TEXTO FORNECIDO -
Texto: Agência Bori
Highlights
- Pesquisa em escolas do ensino médio de Fortaleza (CE) mostra que 71% dos jovens entre 13 e 19 anos da amostra bebem pelo menos uma vez por mês
- Fatores como fumar na escola e ter pais ou responsáveis que bebem estão associados ao consumo precoce de álcool, além de falta de resiliência emocional
- A religião é fator protetivo da exposição precoce a bebidas alcoólicas ao oferecer suporte social e impor preceitos comportamentais aos jovens
As bebidas alcoólicas são consumidas cada vez mais cedo por jovens brasileiros – e esse comportamento tem relação com o seu ambiente e suas habilidades socioemocionais. Em escolas públicas de Fortaleza, Ceará, adolescentes extrovertidos com baixa capacidade de lidar com frustrações são duas vezes mais propensos a consumir álcool antes dos 15 anos, em comparação a jovens que desenvolvem resiliência emocional. É o que mostra estudo inédito da Universidade Estadual do Ceará (Uece) publicado na segunda (17) na “Revista Psicologia: Teoria e Pesquisa”.
Entre os fatores de risco para o consumo precoce de álcool, o estudo também destaca comportamentos de bullying e tabagismo no ambiente escolar, não ter religião e ter pais ou responsáveis que bebem.
Para chegar a esses resultados, os pesquisadores analisaram o comportamento de 528 estudantes do primeiro ano do ensino médio de 12 escolas públicas da capital cearense. As unidades em questão são adeptas do tempo integral, que adota atividades em dois turnos – uma política que tem a intenção de promover o acesso a uma educação integral, além de retirar os jovens de situações de vulnerabilidade fora da escola. Os estudantes, com idade entre 13 a 19 anos, responderam a seis questionários, com questões sobre seu padrão de consumo de álcool.

DADOS EXTRAÍDOS -
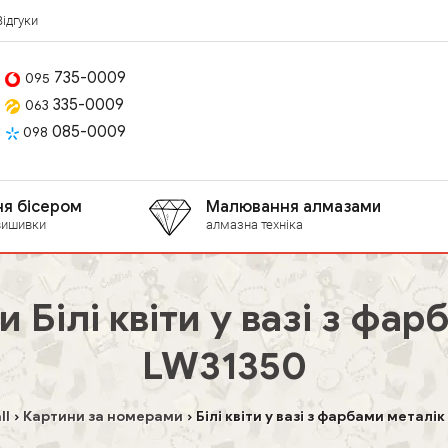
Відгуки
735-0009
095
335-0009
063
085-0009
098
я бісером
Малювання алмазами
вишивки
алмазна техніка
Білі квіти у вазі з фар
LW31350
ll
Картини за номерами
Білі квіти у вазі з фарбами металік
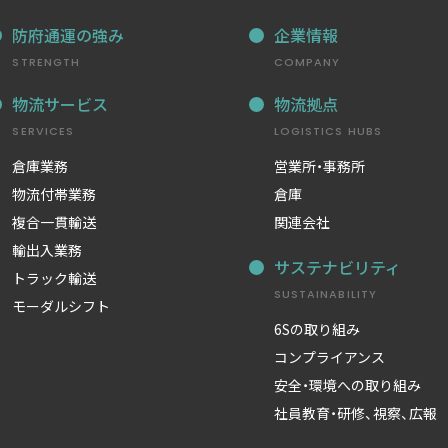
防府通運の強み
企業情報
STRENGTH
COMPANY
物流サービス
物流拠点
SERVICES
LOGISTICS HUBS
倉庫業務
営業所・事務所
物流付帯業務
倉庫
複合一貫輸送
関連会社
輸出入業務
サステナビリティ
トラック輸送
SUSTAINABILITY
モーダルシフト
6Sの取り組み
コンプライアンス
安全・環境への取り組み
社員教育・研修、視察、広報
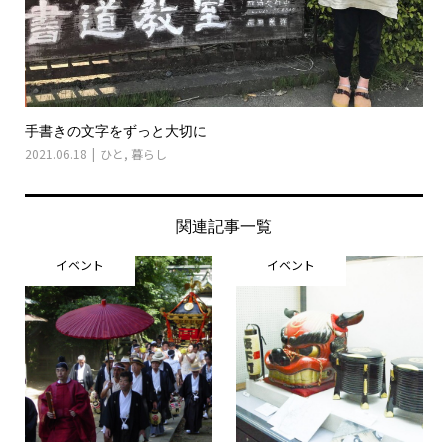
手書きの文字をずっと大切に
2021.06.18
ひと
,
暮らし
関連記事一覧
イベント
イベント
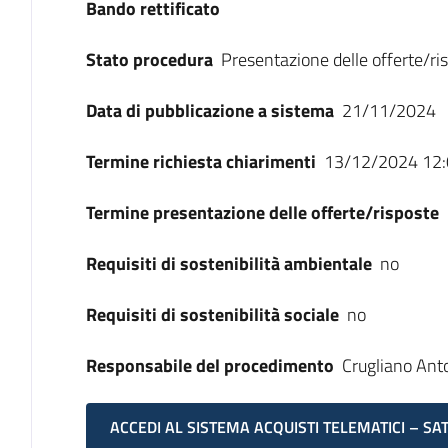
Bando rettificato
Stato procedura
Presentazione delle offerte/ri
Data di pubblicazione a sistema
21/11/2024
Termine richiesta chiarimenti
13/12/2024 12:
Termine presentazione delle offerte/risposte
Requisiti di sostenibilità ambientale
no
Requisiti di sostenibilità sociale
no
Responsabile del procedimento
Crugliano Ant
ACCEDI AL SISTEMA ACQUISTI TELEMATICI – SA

==

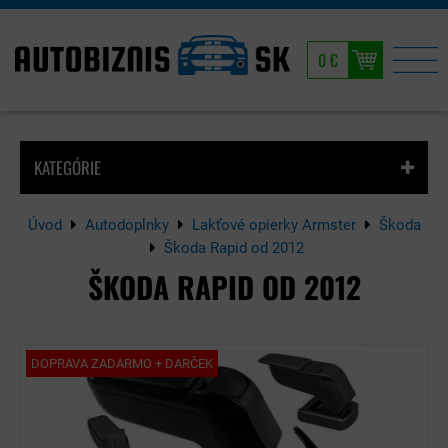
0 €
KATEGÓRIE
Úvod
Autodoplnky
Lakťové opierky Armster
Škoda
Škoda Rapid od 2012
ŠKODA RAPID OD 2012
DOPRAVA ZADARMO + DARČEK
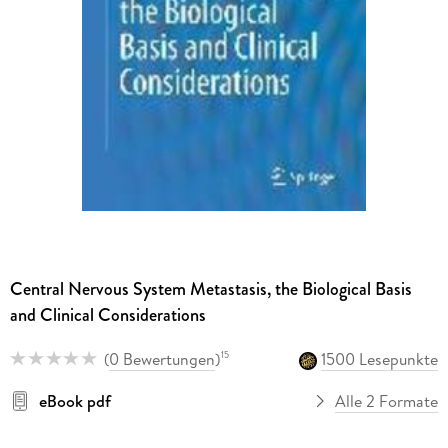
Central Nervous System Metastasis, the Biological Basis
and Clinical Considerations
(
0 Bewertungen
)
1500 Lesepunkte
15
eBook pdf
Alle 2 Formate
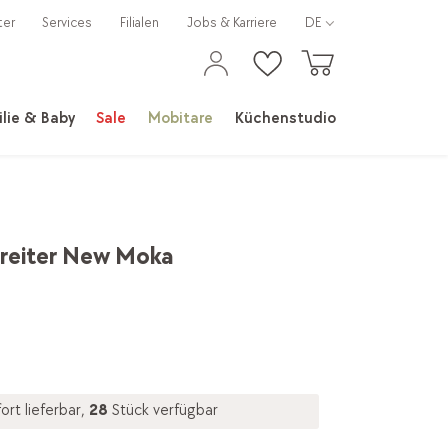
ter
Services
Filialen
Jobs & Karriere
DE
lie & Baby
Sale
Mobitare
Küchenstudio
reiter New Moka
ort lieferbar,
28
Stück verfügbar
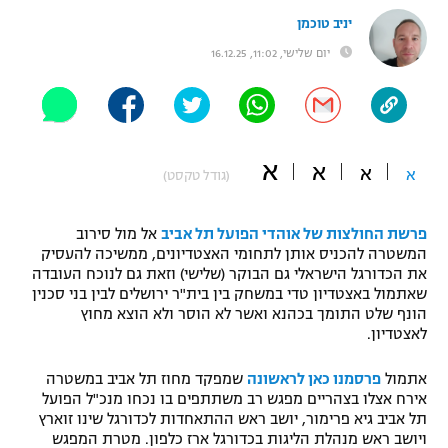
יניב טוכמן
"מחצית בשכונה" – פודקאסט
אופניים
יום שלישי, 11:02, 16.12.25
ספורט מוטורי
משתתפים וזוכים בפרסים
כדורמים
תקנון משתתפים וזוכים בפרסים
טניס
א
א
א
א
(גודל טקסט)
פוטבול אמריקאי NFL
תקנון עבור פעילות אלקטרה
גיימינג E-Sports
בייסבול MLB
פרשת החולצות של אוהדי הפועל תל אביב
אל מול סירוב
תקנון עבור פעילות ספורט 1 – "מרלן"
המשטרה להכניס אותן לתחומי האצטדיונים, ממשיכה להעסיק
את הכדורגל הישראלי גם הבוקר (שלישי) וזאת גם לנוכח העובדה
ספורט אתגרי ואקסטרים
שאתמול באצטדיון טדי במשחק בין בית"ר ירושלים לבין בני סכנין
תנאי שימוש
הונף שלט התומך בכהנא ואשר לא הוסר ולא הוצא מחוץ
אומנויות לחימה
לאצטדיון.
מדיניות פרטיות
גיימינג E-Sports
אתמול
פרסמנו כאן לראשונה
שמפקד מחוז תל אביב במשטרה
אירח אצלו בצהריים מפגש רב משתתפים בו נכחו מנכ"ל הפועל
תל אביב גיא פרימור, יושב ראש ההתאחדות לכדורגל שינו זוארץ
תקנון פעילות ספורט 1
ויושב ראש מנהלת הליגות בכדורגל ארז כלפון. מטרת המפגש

O QUE FAZER -
Dê continuidade ao texto sobre o consumo precoce de álcool entre estudantes de Fortaleza, começando logo após a última frase apresentada.

RESPOSTA DO EXERCÍCIO -
A amostra da pesquisa era composta por adolescentes do sexo feminino (63,1%), pardos (54,7%), com uma religião cristã (51,5%). Cerca de 37% confirmaram a prática de consumo precoce de álcool e 71% afirmaram que fazem uso de bebidas alcoólicas pelo menos uma vez por mês.
A associação de álcool e bullying, tema inicial da pesquisa, é alvo de alerta de autoridades em saúde e educação. Segundo levantamentos nacionais, a prevalência de adolescentes que consomem álcool varia de 20% a 26%. Além disso, essas pesquisas também destacam o uso cada vez mais precoce desse consumo, com início a partir dos 12 anos. A prática do bullying também tem se tornado comum no ambiente escolar. Quatro em cada dez estudantes brasileiros já vivenciaram a intimidação sistemática com uso de violência física, verbal ou psicológica, segundo a última Pesquisa Nacional de Saúde Escolar, do Instituto Brasileiro de Geografia e Estatística (IBGE), de 2021.
O trabalho se destaca por incluir variáveis individuais, psicológicas e sociais no modelo explicativo sobre álcool e bullying, segundo destaca a autora principal do estudo Dayse Alves, que é professora do curso de Medicina da Uece. Entram neste modelo o comportamento dos pais e responsáveis e comportamentos na escola e entre colegas.
Os resultados mostram que ter uma religião protege os adolescentes da exposição precoce a bebidas alcóolicas – relação já corroborada por outras pesquisas. Isso se explica pelo fato de a religião ajudar os jovens a lidar com as questões éticas e existenciais, além de impor preceitos comportamentais, segundo os especialistas. “É importante destacar que outros contextos de suporte social e maior supervisão podem ajudar os adolescentes a fazerem um consumo menos nocivo do álcool, além da religião”, avalia Alves.
Para a pesquisadora, a identificação de fatores de risco permite mapear caminhos para a prevenção ao consumo precoce e abuso de álcool na adolescência – com ênfase, por exemplo, no desenvolvimento de resiliência emocional. “Tomar iniciativa social e ter entusiasmo são cruciais para se desenvolver relações saudáveis. No entanto, se um/uma adolescente possui alto engajamento social, mas baixa resiliência emocional, ele/ela pode acabar utilizando o álcool como forma de enfrentar problemas emocionais e psicológicos, além de que pode se tornar mais vulnerável à influência dos pares’’, alerta.